La femme ne veut pas être respectée.
Elle veut être reconnue comme femme et traitée comme telle, non par des citoyens, mais par des hommes.
Lorsque l'occupant arrive pour s'approprier la terre, il commence par humilier et tuer les hommes, puis prendre leurs femmes. Ces dernières pleurent un moment leurs défunts compagnons, mais se font vite à l'idée d'avoir été conquises, au sens propre, par les guerriers les plus forts. Elles oublient l'Ancien Monde et donnent naissance au nouveau qu'on leur impose - et qui mérite donc d'exister - grâce à l'insondable pouvoir qu'elles ont entre leurs mains, entre leurs cuisses. La pulsion féminine vénère le rapport de forces. Tout découle de ça, y compris leurs sentiments. C'est l'histoire du monde, et même si les apparences sont différentes dans notre modernité avec ses lois et ses institutions, au fond rien n'a changé. Et rien ne changera.
Lorsqu'une petite Blanche se met à ne sortir qu'avec des Arabes ou des Noirs, elle ne fait qu'obéir à un désir atavique. Elle ne trahit pas sa nature, elle nous montre que l'on a trahi la nôtre. Si elle est dégénérée, c'est parce que nous ne sommes plus là pour faire contrepoids, pour assurer la subtile complémentarité du sexe fort et du sexe faible.
Il ne sert à rien de lui reprocher ses fantasmes, conscients ou non.

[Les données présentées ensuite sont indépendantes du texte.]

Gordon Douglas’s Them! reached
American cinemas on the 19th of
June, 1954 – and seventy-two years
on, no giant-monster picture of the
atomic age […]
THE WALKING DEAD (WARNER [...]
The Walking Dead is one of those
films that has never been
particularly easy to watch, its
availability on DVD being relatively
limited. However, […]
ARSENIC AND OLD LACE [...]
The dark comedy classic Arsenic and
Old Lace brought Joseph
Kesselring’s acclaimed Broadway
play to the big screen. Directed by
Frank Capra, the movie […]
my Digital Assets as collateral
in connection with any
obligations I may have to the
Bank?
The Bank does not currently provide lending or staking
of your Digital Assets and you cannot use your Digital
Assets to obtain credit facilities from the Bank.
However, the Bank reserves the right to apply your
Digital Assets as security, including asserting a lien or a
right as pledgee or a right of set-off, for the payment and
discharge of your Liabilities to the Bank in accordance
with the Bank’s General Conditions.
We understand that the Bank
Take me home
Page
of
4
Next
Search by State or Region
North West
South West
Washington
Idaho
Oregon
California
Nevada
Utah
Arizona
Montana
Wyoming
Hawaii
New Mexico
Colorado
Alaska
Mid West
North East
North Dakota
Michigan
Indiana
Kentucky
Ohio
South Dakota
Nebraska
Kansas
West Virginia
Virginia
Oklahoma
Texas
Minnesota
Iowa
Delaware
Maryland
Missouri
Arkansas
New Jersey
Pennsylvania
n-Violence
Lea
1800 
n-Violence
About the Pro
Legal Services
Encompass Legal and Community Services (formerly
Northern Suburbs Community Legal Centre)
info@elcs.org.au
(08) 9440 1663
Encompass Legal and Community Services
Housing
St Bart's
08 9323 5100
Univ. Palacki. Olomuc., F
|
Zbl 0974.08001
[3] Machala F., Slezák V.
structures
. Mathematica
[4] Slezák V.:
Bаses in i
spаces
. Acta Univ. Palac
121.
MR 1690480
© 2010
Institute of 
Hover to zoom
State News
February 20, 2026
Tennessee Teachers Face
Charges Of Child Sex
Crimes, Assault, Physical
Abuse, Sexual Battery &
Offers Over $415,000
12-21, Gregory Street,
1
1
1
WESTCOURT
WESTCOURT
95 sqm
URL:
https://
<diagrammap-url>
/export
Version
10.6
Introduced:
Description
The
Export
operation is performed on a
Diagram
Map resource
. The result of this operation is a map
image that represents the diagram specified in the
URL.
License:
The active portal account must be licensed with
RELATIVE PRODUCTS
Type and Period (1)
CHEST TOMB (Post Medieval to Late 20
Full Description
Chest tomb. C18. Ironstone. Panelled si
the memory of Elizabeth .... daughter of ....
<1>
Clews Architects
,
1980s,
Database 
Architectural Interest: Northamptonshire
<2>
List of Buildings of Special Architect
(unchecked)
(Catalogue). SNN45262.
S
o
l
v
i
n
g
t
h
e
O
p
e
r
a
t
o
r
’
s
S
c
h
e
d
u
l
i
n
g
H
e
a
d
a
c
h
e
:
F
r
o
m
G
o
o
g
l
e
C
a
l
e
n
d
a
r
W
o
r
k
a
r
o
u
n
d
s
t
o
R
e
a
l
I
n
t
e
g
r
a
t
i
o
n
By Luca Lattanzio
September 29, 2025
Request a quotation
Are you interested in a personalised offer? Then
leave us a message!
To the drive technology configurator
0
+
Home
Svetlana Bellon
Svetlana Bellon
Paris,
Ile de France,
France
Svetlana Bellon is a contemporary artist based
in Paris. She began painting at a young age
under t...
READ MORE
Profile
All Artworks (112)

Légitime peut-être, mais inutile.
Nous devons simplement faire en sorte d'en être de nouveau les objets.
C'est cruel, je sais.
Il n'y a pas plus impitoyable qu'une femme qui redevient animale.
Et pour elle, le chemin est court. Elle est bien plus bestiale que nous. Sa sexualité est intimement liée à son esprit, là où chez nous les deux sont distincts. En ce qui nous concerne, le désir une fois assouvi nous libère. Le corps est soulagé, le cerveau reprend le contrôle. En ce qui les concerne, le désir et l'intellect vont de pair.
Il n'y a pas plus lucide qu'un homme qui vient de jouir.
Et il n'y a pas plus troublée, fanatisée, hypnotisée qu'une femme qui vient de jouir.
L'orgasme rend l'homme civilisé, il rend la femme sauvage. La pénétration d'une femme ne concerne pas que son vagin, mais toute son âme. C'est d'ailleurs pour cela que le viol d'une femme est souvent synonyme de la ruine de sa vie entière là où le taux de suicide chez les hommes sexuellement abusés par des demoiselles alcoolisées et déchaînées n'est pas encore alarmant. Salissez le corps d'un homme, il s'en remettra. Salissez celui d'une femme, et la blessure sera là, sous sa peau, jusqu'à son dernier souffle.
Certaines femmes européennes ont conscience de l'identité et de ses bienfaits, mais c'est rare.
Encore plus que chez les hommes occidentaux, chez qui c'est déjà rare.
Il suffit de voir la proportion féminine sur cette petite sphère, en tant qu'auteurs ou lectrices...
La femme est avant tout une bête. Surtout lorsqu'elle n'a plus de maître. Je comprends que l'on en soit dégoûté.
Je comprends la misogynie, la vraie, pas celle qui occupe la bouche des féministes professionnelles, à défaut d'autre chose... je conçois que l'on ne supporte pas leur faiblesse devant le phallus, que l'on ne l'admette pas. Que l'on ne voit en elle que le vice... oui je comprends qu'on haïsse cette irréductible part de la nature féminine. Et qu'on la rejette. Mais à ce moment-là, il faut le faire jusqu'au bout. Si vous voulez être gay, faites donc. Il y en a des très bien. Mais si vous décidez de rester des hommes, que ça ne soit pas à moitié.
La tragédie que nous vivons, nous en sommes responsables. Si beaucoup de femelles de notre civilisation suivent la route de la perdition, c'est parce qu'il n'y a plus assez de mâles pour les guider, les baiser et les aimer autrement que dans les bouquins d'Isabelle Alonso. Nous devons réapprendre que le mot « soumission » n'est pas nécessairement péjoratif. Car le problème n'est pas qu'elles écoutent leurs instincts basiques, mais que nous avons oublié les nôtres.
Les femmes aiment être en dessous des hommes, là n'est pas le problème.
La décadence commence lorsque les hommes d'un peuple sont en dessous d'eux-mêmes.